Witnesses told a House Oversight subcommittee that data analytics, interagency data access and responsibly applied AI can flag fraud before payments are made; Treasury urged statutory access to key datasets and GAO stressed data quality and workforce training.

WASHINGTON

Lawmakers and government investigators on the House Oversight subcommittee on government operations on Wednesday pressed officials on the scope and limits of tools meant to detect and stop fraud in federal programs before payments are made.

Chairman Sessions opened the hearing by citing recent large-scale schemes and saying the panel would consider making the Pandemic Response Accountability Committee permanent. ‘‘Finding a solution is a very important thing,’’ he said in his opening remarks, and later signaled he will introduce legislation to address PRAC's long-term status.

Ken Diefenbach, executive director of the Pandemic Response Accountability Committee, described the office's work with large datasets and analytics. Diefenbach said PRAC operates on roughly $18.5 million a year, has helped recover ‘‘over $500,000,000 for the taxpayer,’’ and has issued alerts that identified ‘‘over $79,000,000,000 in potential fraud’’ that could have been prevented by pre-award vetting. He also described an AI-enabled fraud-prevention engine trained on pandemic-era applications that, he said, ‘‘would have flagged at least tens of billions of dollars in fraudulent claims for further scrutiny.’'

A senior Treasury official described Do Not Pay's role as a front-line tool for certifying officers, grant managers and caseworkers. Treasury said Do Not Pay has limits because it cannot always verify tax identification numbers, Social Security numbers, or confirm financial status without statutory access to other federal data sources. The official told the committee Treasury supports legislation to expand certain authorities, noting Congress recently passed an extension of some access and that additional authority "would help Treasury fully achieve its objectives."
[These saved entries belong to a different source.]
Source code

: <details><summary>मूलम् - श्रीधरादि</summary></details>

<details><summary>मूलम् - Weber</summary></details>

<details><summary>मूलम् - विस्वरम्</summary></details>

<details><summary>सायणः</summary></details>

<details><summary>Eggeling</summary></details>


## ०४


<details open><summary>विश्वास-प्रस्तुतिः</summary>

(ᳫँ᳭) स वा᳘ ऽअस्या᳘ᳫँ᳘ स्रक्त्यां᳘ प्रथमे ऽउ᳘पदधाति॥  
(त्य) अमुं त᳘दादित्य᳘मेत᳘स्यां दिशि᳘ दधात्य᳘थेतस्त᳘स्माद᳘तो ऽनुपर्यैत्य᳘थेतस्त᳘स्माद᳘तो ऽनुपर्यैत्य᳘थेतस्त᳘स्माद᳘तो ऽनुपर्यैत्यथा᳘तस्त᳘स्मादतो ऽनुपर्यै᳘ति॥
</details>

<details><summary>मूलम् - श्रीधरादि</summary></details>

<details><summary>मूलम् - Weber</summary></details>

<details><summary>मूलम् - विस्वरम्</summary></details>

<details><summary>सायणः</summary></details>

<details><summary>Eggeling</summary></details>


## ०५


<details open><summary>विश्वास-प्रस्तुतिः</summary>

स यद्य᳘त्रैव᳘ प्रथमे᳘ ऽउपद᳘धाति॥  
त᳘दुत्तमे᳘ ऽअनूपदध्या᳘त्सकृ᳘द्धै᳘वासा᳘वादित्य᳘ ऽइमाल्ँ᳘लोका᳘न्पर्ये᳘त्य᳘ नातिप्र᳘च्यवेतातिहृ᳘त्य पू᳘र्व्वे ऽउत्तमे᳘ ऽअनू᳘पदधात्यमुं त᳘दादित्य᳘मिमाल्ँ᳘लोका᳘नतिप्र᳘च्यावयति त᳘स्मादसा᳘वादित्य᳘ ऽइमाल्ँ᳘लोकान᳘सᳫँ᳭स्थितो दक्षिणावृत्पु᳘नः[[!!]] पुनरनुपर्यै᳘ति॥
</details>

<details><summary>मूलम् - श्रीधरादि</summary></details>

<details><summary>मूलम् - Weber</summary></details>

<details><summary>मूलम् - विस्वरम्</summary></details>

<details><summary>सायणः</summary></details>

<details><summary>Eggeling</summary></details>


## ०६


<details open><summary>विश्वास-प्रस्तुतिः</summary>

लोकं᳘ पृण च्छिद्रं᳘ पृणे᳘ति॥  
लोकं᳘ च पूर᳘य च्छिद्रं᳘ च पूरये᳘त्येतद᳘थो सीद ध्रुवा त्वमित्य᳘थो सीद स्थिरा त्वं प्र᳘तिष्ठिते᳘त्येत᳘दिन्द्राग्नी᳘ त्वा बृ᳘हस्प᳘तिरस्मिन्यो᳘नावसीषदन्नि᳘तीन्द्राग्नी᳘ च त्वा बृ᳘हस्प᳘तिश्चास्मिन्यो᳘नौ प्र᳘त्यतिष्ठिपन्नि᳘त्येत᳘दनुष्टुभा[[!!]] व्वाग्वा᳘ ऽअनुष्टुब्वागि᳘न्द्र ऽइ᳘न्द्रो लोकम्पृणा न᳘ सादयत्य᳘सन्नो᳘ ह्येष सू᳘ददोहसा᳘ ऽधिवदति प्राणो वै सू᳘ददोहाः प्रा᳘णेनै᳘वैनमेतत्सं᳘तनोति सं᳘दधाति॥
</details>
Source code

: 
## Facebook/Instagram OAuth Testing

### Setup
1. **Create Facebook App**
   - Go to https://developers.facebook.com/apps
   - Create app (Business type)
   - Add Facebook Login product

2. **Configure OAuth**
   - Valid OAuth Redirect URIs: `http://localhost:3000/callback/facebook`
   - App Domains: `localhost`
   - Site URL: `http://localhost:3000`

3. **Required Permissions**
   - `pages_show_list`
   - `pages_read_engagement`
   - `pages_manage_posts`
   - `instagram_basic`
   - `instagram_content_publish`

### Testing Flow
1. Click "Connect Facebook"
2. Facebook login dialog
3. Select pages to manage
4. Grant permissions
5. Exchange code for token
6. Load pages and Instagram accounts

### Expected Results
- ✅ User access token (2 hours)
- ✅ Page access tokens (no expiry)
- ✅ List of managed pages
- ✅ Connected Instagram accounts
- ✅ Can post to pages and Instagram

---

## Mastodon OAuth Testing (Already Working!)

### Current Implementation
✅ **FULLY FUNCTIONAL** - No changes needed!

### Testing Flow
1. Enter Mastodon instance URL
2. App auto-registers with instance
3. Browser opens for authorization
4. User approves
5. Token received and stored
Treasury also highlighted Do Not Pay's program-level results: the agency said parity and backend matching prevented and recovered $1.3 billion in duplicate payments through state matching and that adding death data identified $156 million in one month among 19 states that subscribed.

Sterling Thomas, GAO's chief scientist, urged lawmakers to prioritize data quality and the federal workforce needed to run analytics responsibly. GAO told the committee the federal government reported an estimated $162 billion in payment errors or improper payments during fiscal 2024 and cautioned that AI systems require ‘‘ground truth data and a human in the loop’’ to avoid producing poor outcomes.

Committee members pressed witnesses on where statutory or technical barriers block pre-payment checks. Ranking Member Mfume and others repeatedly raised the Privacy Act and legacy IT systems as impediments and asked whether Congress should create narrow exceptions for fraud investigations or provide incentives to modernize agency systems.

Witnesses offered practical steps for members: piloting state partnerships with PRAC and Treasury tools, expanding Do Not Pay's high-value datasets, building program-level fraud risk assessments that feed analytics, and creating training pipelines for analysts. Diefenbach urged using PRAC's accumulated pandemic data to create repeatable indicators of risk; GAO recommended a permanent analytics center and a public sector training pathway for data specialists.

The committee did not vote on legislation at the hearing. Members were given five legislative days to submit materials for the record; Chairman Sessions said he plans to introduce bills to make PRAC's analytic capacities permanent.

The subcommittee adjourned after the witnesses answered members' questions and agreed to provide additional reports and examples to the committee for follow-up.